[Data provided]

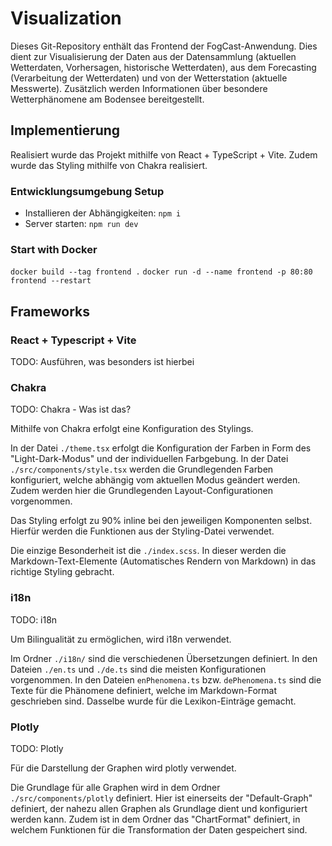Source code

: # Visualization
Dieses Git-Repository enthält das Frontend der FogCast-Anwendung. Dies dient zur Visualisierung der Daten aus der Datensammlung (aktuellen Wetterdaten, Vorhersagen, historische Wetterdaten), aus dem Forecasting (Verarbeitung der Wetterdaten) und von der Wetterstation (aktuelle Messwerte). Zusätzlich werden Informationen über besondere Wetterphänomene am Bodensee bereitgestellt.

## Implementierung

Realisiert wurde das Projekt mithilfe von React + TypeScript + Vite. Zudem wurde das Styling mithilfe von Chakra realisiert.

### Entwicklungsumgebung Setup
- Installieren der Abhängigkeiten: ```npm i``` 
- Server starten: ```npm run dev```

### Start with Docker

`docker build --tag frontend .`
`docker run -d --name frontend -p 80:80 frontend --restart`


## Frameworks

### React + Typescript + Vite

TODO: Ausführen, was besonders ist hierbei

### Chakra

TODO: Chakra - Was ist das?

Mithilfe von Chakra erfolgt eine Konfiguration des Stylings. 

In der Datei `./theme.tsx` erfolgt die Konfiguration der Farben in Form des "Light-Dark-Modus" und der individuellen Farbgebung.
In der Datei `./src/components/style.tsx` werden die Grundlegenden Farben konfiguriert, welche abhängig vom aktuellen Modus geändert werden. Zudem werden hier die Grundlegenden Layout-Configurationen vorgenommen.

Das Styling erfolgt zu 90% inline bei den jeweiligen Komponenten selbst. Hierfür werden die Funktionen aus der Styling-Datei verwendet.

Die einzige Besonderheit ist die `./index.scss`. In dieser werden die Markdown-Text-Elemente (Automatisches Rendern von Markdown) in das richtige Styling gebracht.

### i18n

TODO: i18n

Um Bilingualität zu ermöglichen, wird i18n verwendet.

Im Ordner `./i18n/` sind die verschiedenen Übersetzungen definiert. In den Dateien `./en.ts` und `./de.ts` sind die meisten Konfigurationen vorgenommen. In den Dateien `enPhenomena.ts` bzw. `dePhenomena.ts` sind die Texte für die Phänomene definiert, welche im Markdown-Format geschrieben sind. Dasselbe wurde für die Lexikon-Einträge gemacht.

### Plotly

TODO: Plotly

Für die Darstellung der Graphen wird plotly verwendet.

Die Grundlage für alle Graphen wird in dem Ordner `./src/components/plotly` definiert. Hier ist einerseits der "Default-Graph" definiert, der nahezu allen Graphen als Grundlage dient und konfiguriert werden kann.
Zudem ist in dem Ordner das "ChartFormat" definiert, in welchem Funktionen für die Transformation der Daten gespeichert sind.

[/Data provided]

■ **Exercise**: Please repeat each line from the one with "Für die Darstellung" through the last line of the data above, and add nothing.

■ **Task output**:
Für die Darstellung der Graphen wird plotly verwendet.

Die Grundlage für alle Graphen wird in dem Ordner `./src/components/plotly` definiert. Hier ist einerseits der "Default-Graph" definiert, der nahezu allen Graphen als Grundlage dient und konfiguriert werden kann.
Zudem ist in dem Ordner das "ChartFormat" definiert, in welchem Funktionen für die Transformation der Daten gespeichert sind.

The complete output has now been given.